Giacomo Palazzolo guidava la partecipata ai tempi dell’ex sindaco Diego Cammarata, una volta arrivato Leoluca Orlando venne licenziato. Da qui il ricorso presentato dai legali in cui si sostiene che il dirigente venne allontanato per la sua appartenenza politica. Ma per il giudice del lavoro “non emerge alcun elemento che permetta di ricondurre la scelta datoriale di licenziare il ricorrente alla volontà di punire un avversario politico”
Giacomo Palazzolo, l’ex direttore generale della Gesip ai tempi del sindaco Diego Cammarata, non fu licenziato per ragioni discriminatorie legate alla sua appartenenza politica. Lo ha stabilito il Tribunale del Lavoro di Palermo, giudice Dante Martino, chiamato di nuovo a valutare nella fase di opposizione il ricorso dell’avvocato ed ex direttore generale della partecipata del Comune di Palermo, licenziato dopo l’insediamento della giunta guidata da Leoluca Orlando.
La tesi che sosteneva Palazzolo, attravreso i suoi legali Francesco Todaro e Leonardo Giglio, era che la decisione di “farlo fuori” non sarebbe stata legata alla crisi della società partecipata dal Comune, ma alla sua appartenenza politica. Palazzolo, a suo dire, sarebbe stato vittima del repulisti attuato da Orlando, che avrebbe allontanato dalle aziende partecipate comunali i personaggi che era più legati all’entourage dell’ex sindaco Cammarata. Già al centro della vicenda giudiziaria relativa all’uso di un operaio della partecipata come skipper dell’ex sindaco forzista, Palazzolo era stato, comunque, assolto dalla Corte d’Appello lo scorso novembre. I giudici di secondo grado avevano ribaltato una condanna in primo grado a due anni di reclusione per truffa e abuso d’ufficio.
Vi sarebbe un filo rosso, sempre secondo Palazzolo, a legare la sua collocazione politica e il licenziamento, solo apparentemente motivato da ragioni squisitamente economiche. Secondo il giudice, invece, i semplici dati politici forniti dal dirigente non sono sufficienti per desumere da tali circostanze “l’effettiva riconducibilità del licenziamento a ragioni discriminatorie”. Per il Tribunale “non emerge alcun elemento che permetta di ricondurre la scelta datoriale di licenziare il ricorrente alla volontà di punire un avversario politico”.
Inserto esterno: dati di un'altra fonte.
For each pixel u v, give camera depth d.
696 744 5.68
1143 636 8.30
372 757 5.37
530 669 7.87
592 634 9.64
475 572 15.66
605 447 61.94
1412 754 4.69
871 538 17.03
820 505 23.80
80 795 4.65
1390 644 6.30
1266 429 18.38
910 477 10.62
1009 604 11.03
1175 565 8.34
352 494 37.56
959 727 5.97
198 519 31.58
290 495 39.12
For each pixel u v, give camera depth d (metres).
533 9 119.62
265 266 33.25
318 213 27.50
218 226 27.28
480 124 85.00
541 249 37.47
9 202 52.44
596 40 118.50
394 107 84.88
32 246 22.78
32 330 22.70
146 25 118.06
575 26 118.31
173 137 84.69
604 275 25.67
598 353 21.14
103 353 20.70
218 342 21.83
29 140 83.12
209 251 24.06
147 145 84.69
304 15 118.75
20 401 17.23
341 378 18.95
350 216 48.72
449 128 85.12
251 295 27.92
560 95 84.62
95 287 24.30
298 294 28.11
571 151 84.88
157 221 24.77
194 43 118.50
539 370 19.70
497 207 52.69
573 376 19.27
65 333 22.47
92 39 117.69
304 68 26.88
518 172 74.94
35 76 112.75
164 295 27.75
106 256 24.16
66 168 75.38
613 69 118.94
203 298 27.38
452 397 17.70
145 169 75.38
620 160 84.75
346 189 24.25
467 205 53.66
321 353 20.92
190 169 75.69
Pienamente accolta, invece la tesi della Gesip, difesa dall’avvocato giuslavorista Lorenzo Maria Dentici (nella foto), che ha fatto leva sul dissesto economico della società e sulla condivisibile scelta di ridurre l’organico aziendale, rinunciando alle figure professionali apicali, che sono notoriamente le più onerose. Il Tribunale ha anche stabilito che non è irrazionale che la Gesip si rivolga a legali esterni pur avendone in organico in ragione della molteplicità delle questioni trattate e della necessità di specifiche competenze. (g.r.)